Uma descoberta em uma área remota do norte do Canadá está revolucionando nosso entendimento sobre a evolução animal da vida complexa na Terra.
Pesquisadores de uma equipe internacional identificaram fósseis excepcionalmente bem conservados que sugerem que o movimento e a reprodução sexual ocorreram entre 5 e 10 milhões de anos antes do que indicavam os registros paleontológicos prévios.
Este estudo, publicado em Science Advances e liderado por especialistas do Museu Americano de História Natural e Dartmouth, revela novos dados sobre a evolução dos primeiros organismos multicelulares, que existiram há mais de 560 milhões de anos. Os fósseis pertencem a organismos de corpo mole chamados Ediacara, ancestrais de muitos grupos de animais atuais.
Graças à preservação excepcional desses fósseis, os cientistas podem agora analisar detalhes microscópicos e comportamentos previamente inacessíveis. O local fóssil canadense demonstra que os primeiros animais complexos apareceram milhões de anos antes do que se pensava.
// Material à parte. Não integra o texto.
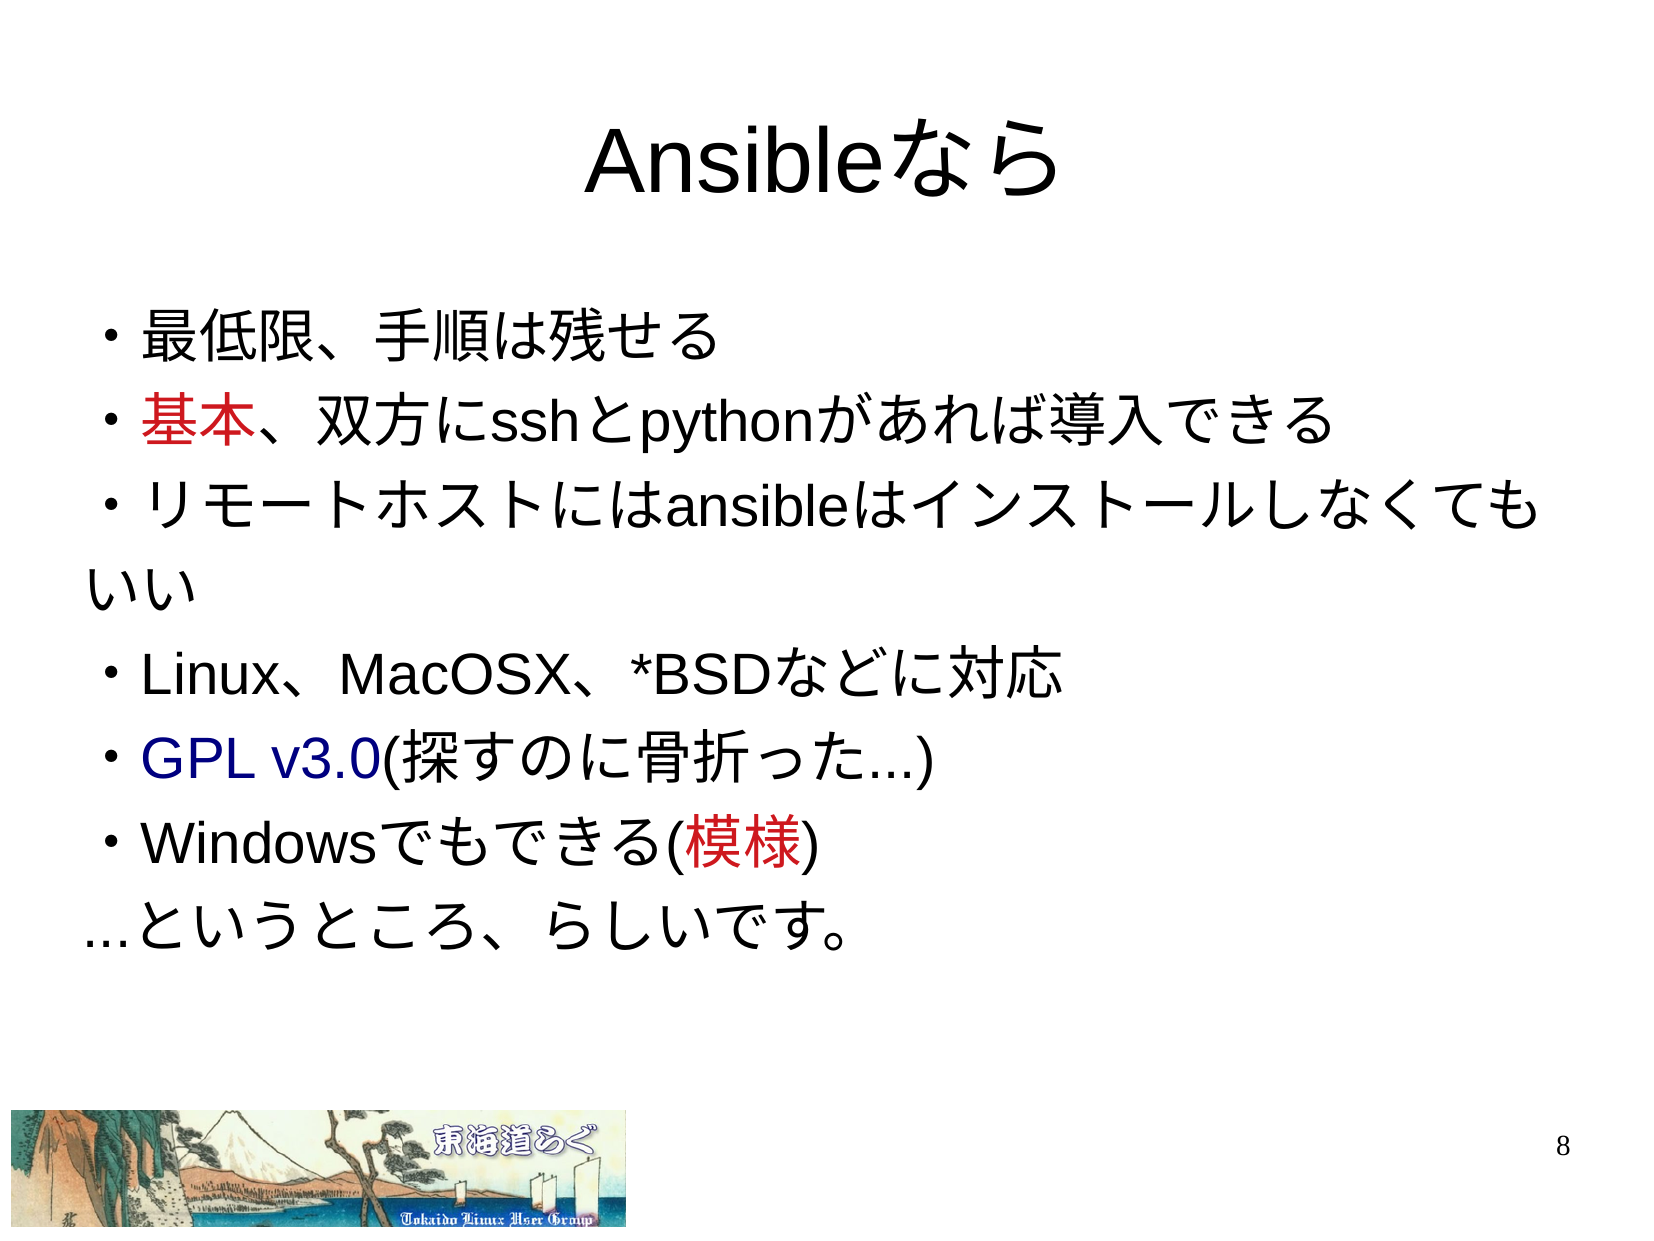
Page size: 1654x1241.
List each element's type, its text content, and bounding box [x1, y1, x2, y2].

title Ansibleなら [82, 49, 1571, 257]
subtitle ・最低限、手順は残せる ・基本、双方にsshとpythonがあれば導入できる ・リモートホストにはansibleはインストールしなくてもいい ・Linux、MacOSX、*BSDなどに対応 ・GPL v3.0(探すのに骨折った...) ・Windowsでもできる(模様) ...というところ、らしいです。 [82, 290, 1571, 1010]
picture [11, 1110, 626, 1227]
A descoberta desta nova espécie de Ediacara é uma das descobertas paleontológicas mais significativas das últimas décadas. Foram encontrados mais de cem fósseis impecavelmente preservados nos Territórios do Noroeste do Canadá, incluindo seis grupos nunca antes identificados na América do Norte.
A datação desses fósseis, alguns dos quais têm uma antiguidade de 567 milhões de anos, sugere um avanço significativo nos comportamentos complexos dentro da evolução animal. Até agora, esses organismos só haviam sido documentados na Europa, Ásia e Austrália, zonas associadas ao grupo do Mar Branco.
Uma das características mais inovadoras do estudo é que esta nova espécie de Ediacara fornece provas diretas dos primeiros comportamentos animais complexos. Entre os fósseis destaca-se Funisia, um organismo tubular que vivia em colônias e constitui a evidência mais antiga de reprodução sexual através da liberação de gametas na água.
Também foi encontrado Dickinsonia, um organismo plano que se movia lentamente absorvendo bactérias e matéria orgânica para se alimentar. Além disso, foram identificados exemplares de Kimberella, um dos primeiros bilaterados conhecidos, com uma simetria corporal avançada semelhante a mais de 99 % das espécies animais atuais.
Este estudo sobre a nova espécie de Ediacara apoia uma teoria emergente na paleobiologia evolutiva que sugere que os primeiros animais complexos se originaram em águas profundas antes de se expandirem para zonas costeiras.
Evolução animal
Esta teoria desafia as ideias convencionais sobre a evolução animal, que situavam as origens de muitos organismos complexos em ambientes costeiros pouco profundos. Os autores sugerem que o isolamento e as condições estáveis dos oceanos profundos facilitaram o surgimento precoce de organismos multicelulares capazes de se mover e se reproduzir sexualmente.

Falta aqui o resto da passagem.